You could use `typeid(typeof(this." ~ prop ~ "))`. But you can't use a
run-time TypeInfo as a return type. So I don't think this gets you anywhere.
> I did manage to use metaprogramming inside my templated get function to
> handle numeric values, which was fascinating (although this is probably
> ugly code and it required a large enum array FIELDS):
>
> ```
> GetterSwitch:
> switch (field)
> {
> static foreach(prop; FIELDS ) {
> mixin("case \"" ~ prop ~ "\": val = this." ~ prop ~ ";
> break GetterSwitch;");
> }
> default:
> val = 0;
> assert(0); // This is to prevent subtle bugs, but I
> need a better error handler
> }
> ```
You can probably get around the (manually maintained?) `FIELDS` array
with `.tupleof` or something similar:
----
static foreach (i, f; S.tupleof)
{
case __traits(identifier, f):
}
----
> Any pointers / design patterns on this particular type of problem class
> would be greatly appreciated. (Sidenote, I realize I could probably use
> the witchcraft library, but I am also using this as exercise to learn D
> beyond the basics).
You simply cannot have a method that returns different types based on a
run-time value. You could possibly return a std.variant.Variant. But if
the goal is just to print the value to the screen, all you need is a string.
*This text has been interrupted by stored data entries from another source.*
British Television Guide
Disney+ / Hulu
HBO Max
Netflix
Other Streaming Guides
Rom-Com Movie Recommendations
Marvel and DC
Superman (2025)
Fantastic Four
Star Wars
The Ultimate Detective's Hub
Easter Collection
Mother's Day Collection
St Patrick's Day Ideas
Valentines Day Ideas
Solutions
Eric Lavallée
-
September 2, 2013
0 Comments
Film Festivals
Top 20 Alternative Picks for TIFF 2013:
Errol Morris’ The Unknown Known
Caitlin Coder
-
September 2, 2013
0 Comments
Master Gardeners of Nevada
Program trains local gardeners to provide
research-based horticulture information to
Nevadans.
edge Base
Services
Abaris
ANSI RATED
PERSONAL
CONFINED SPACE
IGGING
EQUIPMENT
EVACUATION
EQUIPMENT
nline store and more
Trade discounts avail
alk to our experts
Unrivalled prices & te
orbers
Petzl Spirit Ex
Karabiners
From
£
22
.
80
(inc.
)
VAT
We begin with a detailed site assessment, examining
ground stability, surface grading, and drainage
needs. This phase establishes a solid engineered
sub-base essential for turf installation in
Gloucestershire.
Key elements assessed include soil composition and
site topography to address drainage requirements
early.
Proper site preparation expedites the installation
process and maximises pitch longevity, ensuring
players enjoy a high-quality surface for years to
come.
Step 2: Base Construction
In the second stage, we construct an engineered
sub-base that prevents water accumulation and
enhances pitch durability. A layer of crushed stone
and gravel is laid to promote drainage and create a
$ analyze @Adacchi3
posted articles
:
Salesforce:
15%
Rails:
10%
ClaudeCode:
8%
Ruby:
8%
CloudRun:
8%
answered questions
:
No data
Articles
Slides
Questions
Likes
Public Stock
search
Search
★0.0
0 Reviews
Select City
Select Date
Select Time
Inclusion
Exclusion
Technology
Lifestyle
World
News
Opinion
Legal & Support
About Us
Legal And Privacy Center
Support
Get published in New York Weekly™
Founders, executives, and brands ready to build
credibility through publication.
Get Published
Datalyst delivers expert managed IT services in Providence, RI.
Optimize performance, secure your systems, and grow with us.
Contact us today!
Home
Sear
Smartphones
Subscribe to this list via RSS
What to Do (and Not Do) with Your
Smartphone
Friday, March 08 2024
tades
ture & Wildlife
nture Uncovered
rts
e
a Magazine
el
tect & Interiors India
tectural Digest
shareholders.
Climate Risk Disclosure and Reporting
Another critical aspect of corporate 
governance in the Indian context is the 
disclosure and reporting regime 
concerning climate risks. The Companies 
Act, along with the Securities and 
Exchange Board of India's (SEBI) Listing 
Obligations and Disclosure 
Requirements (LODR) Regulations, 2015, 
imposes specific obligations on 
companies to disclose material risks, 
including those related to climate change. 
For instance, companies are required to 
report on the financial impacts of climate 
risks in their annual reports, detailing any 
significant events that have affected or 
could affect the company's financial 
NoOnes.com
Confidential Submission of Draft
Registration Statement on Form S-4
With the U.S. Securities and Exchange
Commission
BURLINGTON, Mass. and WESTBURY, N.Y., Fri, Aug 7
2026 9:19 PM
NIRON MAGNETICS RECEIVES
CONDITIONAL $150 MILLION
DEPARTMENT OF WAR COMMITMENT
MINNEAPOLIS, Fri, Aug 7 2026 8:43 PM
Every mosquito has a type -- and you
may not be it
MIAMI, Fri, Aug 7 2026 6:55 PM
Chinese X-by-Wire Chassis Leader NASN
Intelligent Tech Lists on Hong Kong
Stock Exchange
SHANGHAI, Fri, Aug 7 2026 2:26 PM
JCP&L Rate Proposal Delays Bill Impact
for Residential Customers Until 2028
So the signature would be `string get(string field)`. And for the
implementation you could use `.tupleof` to iterate over all fields, and
then return `f.to!string`.
`set` can be done similarly. Take two `string`s: the field name, and the
value. `static foreach` over all fields. On a match, convert the given
value string to the type of the field that matched.